Brano da leggere
——

Apparecchio o intervento? Te lo dice la Tac

Non esistono cure farmacologiche per l’otosclerosi. «In passato sono stati provati alcuni farmaci come i bifosfonati o il fluoruro di sodio, ma si sono rivelati inefficaci», dice Zanetti.

Le soluzioni? Si può ricorrere agli apparecchi acustici, ma non solo: c’è anche la possibilità di sottoporsi a un intervento chirurgico, la stapedoplastica. «Prima di eseguirla si fa una Tac, per escludere malformazioni anatomiche che potrebbero impedire l’accesso alla zona da operare. In questo caso l’intervento è escluso, e lo stesso vale se il nervo facciale risulta spostato e rischia di subire danni, e quando l’otosclerosi è in stato troppo avanzato e interessa anche la coclea».

L’intervento però, punta a ripristinare la capacità uditiva e non a cancellare l’acufene che, nella maggior parte dei casi, si attenua ma non sparisce. Dura circa 40 minuti, in anestesia locale con sedazione, passando attraverso il condotto esterno, quindi senza incisioni. «Dopo aver sollevato la membrana del timpano, si rimuove la parte superiore della staffa (l’arco stapediale) lasciando intatta la base (la platina)» spiega Zanetti. «Su questa, con il laser o il micro-trapano, si esegue un minuscolo foro in cui viene inserita una protesi in teflon che viene agganciata all’incudine, in modo da ripristinare la trasmissione delle vibrazioni sonore nella catena degli ossicini».


Dopo l’operazione niente sport e occhio ai viaggi

Dopo l’intervento è prevista una notte di degenza, poi si può tornare a casa. È fondamentale, però, osservare una settimana di riposo durante la quale si può avvertire un po’ di nausea, lievi giramenti di testa e l’alterazione del gusto (che talvolta persiste per oltre un mese). Anche i piccoli gesti quotidiani vanno eseguiti con cautela: bisogna starnutire a bocca aperta e soffiare il naso con estrema delicatezza.

——

Dati registrati
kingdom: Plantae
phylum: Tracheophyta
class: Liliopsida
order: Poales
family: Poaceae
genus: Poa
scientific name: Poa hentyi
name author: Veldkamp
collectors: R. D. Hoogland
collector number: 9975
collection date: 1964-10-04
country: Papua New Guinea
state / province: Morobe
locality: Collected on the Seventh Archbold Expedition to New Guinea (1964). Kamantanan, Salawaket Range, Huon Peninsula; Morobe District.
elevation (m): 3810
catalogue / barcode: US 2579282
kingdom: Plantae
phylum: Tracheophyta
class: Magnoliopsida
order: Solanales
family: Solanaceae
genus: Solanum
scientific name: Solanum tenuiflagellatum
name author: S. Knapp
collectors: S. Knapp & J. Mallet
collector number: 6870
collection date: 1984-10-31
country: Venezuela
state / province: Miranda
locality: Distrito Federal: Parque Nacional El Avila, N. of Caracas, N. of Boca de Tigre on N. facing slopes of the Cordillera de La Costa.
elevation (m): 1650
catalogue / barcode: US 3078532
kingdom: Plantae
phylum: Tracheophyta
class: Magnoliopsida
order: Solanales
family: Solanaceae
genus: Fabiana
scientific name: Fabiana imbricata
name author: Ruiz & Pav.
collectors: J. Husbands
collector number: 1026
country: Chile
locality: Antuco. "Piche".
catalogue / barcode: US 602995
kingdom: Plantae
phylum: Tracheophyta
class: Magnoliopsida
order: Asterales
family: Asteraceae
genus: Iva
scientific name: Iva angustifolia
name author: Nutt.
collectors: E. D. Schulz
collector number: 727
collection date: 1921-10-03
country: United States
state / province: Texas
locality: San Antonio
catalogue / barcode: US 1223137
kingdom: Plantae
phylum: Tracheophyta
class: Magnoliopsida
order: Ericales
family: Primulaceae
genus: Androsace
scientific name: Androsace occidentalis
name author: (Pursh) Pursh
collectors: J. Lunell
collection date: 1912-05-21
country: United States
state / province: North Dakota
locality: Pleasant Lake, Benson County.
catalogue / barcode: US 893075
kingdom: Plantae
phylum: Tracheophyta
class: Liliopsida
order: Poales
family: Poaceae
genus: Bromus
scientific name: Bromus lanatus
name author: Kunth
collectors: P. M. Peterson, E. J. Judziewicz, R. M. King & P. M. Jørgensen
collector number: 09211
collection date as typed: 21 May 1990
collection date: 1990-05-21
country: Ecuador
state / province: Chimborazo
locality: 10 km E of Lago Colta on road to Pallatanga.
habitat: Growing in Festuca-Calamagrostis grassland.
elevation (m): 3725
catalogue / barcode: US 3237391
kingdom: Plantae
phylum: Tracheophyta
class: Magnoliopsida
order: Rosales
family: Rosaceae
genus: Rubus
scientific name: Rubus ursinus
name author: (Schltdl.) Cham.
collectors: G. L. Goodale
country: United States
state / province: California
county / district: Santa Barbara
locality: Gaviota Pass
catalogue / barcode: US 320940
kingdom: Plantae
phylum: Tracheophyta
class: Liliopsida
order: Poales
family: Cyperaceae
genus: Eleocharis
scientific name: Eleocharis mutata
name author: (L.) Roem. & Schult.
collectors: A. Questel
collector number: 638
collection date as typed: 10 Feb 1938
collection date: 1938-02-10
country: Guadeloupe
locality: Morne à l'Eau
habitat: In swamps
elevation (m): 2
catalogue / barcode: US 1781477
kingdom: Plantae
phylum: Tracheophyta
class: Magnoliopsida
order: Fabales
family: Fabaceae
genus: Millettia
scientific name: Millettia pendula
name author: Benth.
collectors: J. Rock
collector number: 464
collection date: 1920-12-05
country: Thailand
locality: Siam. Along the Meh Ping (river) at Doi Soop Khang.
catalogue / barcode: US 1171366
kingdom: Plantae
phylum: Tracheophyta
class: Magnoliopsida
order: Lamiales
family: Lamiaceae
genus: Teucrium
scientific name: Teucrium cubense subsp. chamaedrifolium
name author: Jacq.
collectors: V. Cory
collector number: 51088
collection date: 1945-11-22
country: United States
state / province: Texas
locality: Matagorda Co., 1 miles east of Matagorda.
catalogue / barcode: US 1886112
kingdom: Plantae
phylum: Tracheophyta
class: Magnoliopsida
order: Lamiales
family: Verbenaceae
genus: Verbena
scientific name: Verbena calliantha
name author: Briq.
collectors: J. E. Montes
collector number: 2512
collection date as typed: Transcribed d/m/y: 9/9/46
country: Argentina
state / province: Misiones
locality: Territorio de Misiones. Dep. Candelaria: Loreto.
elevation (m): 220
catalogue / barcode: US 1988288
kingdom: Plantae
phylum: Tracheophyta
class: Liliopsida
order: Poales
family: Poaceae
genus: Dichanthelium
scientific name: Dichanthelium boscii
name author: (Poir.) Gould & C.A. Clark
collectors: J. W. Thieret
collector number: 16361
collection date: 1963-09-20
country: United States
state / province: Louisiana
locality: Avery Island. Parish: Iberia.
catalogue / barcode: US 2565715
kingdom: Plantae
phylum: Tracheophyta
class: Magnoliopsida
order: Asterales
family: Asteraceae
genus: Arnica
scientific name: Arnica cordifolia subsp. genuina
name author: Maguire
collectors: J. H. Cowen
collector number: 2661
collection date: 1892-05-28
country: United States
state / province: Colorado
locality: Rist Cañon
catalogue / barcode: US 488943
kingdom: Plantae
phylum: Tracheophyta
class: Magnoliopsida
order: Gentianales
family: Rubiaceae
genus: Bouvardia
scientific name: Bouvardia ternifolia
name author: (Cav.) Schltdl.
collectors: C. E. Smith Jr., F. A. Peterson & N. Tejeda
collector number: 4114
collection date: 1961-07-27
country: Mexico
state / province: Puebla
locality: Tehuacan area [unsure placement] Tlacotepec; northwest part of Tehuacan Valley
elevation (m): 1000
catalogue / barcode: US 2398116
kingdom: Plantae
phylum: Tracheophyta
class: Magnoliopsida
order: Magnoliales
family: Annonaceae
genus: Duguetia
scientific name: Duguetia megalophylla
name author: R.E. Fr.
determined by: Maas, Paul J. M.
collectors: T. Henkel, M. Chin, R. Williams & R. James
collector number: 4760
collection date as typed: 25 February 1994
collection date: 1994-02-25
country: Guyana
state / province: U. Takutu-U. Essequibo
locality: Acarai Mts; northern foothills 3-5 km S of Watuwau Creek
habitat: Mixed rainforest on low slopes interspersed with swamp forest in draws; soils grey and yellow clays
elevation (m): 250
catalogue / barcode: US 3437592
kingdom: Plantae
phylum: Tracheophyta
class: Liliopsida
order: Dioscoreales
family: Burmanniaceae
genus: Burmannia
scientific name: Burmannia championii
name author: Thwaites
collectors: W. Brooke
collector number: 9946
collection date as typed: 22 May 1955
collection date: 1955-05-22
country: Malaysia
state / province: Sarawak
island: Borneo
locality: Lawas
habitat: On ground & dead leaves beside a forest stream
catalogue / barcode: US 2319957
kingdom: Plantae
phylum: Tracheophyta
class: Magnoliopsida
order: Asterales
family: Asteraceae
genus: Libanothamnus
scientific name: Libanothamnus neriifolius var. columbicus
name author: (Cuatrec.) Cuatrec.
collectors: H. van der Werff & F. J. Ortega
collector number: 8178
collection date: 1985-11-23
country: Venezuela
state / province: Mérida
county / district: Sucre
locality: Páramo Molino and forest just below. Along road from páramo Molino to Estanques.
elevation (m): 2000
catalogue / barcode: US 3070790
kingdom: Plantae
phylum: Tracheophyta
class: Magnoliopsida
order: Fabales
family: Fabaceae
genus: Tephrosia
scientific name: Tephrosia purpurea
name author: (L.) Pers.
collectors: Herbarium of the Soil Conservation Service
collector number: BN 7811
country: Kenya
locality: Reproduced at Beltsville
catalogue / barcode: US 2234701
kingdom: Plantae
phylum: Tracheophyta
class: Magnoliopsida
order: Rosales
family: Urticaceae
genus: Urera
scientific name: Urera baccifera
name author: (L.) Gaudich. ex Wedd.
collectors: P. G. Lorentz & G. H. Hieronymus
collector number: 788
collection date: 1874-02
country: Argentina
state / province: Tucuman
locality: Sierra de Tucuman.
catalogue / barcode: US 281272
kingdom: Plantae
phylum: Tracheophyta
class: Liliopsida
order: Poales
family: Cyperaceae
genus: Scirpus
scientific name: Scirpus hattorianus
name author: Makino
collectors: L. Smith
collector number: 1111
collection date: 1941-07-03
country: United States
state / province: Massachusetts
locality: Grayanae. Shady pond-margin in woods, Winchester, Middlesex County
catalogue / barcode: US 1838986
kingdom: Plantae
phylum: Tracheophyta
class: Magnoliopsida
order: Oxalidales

——

Consegne
1. Nel brano sull'otosclerosi, quanto dura all'incirca l'intervento di stapedoplastica?
2. Continua il brano sull'otosclerosi a partire dalla sua ultima frase.

Risultati attesi
1. Circa 40 minuti.

2.
«Il foro praticato alla base della staffa durante l’operazione crea una comunicazione tra l’orecchio medio, pieno d’aria, e quello interno, che contiene un liquido, la perilinfa» interviene Zanetti. «Alla fine dell’intervento, il “buchino” viene sigillato, per evitare che questa fuoriesca. Se però accade, a causa di sforzi o pressioni improvvise, possono insorgere forti vertigini e l’esito della stapedoplastica può essere compromesso».

Non solo: «Per un mese bisogna stare attenti che non finisca acqua nell’orecchio, va sospesa l’attività fisica e non si possono prendere aerei né treni ad alta velocità, che comportano sbalzi pressori», avverte l’esperto.


Otosclerosi, la percentuale di successo dell'intervento è alta

L’esito dell’intervento dipende molto dall’esperienza del chirurgo e dal numero di casi trattati. «Nel mio percorso professionale, il 93% dei pazienti ha riportato un miglioramento dell’udito; nel 5-6% per cento dei casi la situazione è rimasta invariata mentre il restante 1-2% ha risentito di un peggioramento dell’ipoacusia», spiega Zanetti. «

Di rado è possibile che, nonostante l’intervento, l’otosclerosi continui a evolvere lentamente verso la coclea. Un’altra eventualità è che, a distanza di anni dalla stapedoplastica (almeno una decina, ndr), si verifichi un improvviso calo dell’udito, che si può cercare di correggere con un nuovo intervento: succede nel 5-6% dei casi, quando la protesi si stacca dall’incudine per via dell’usura».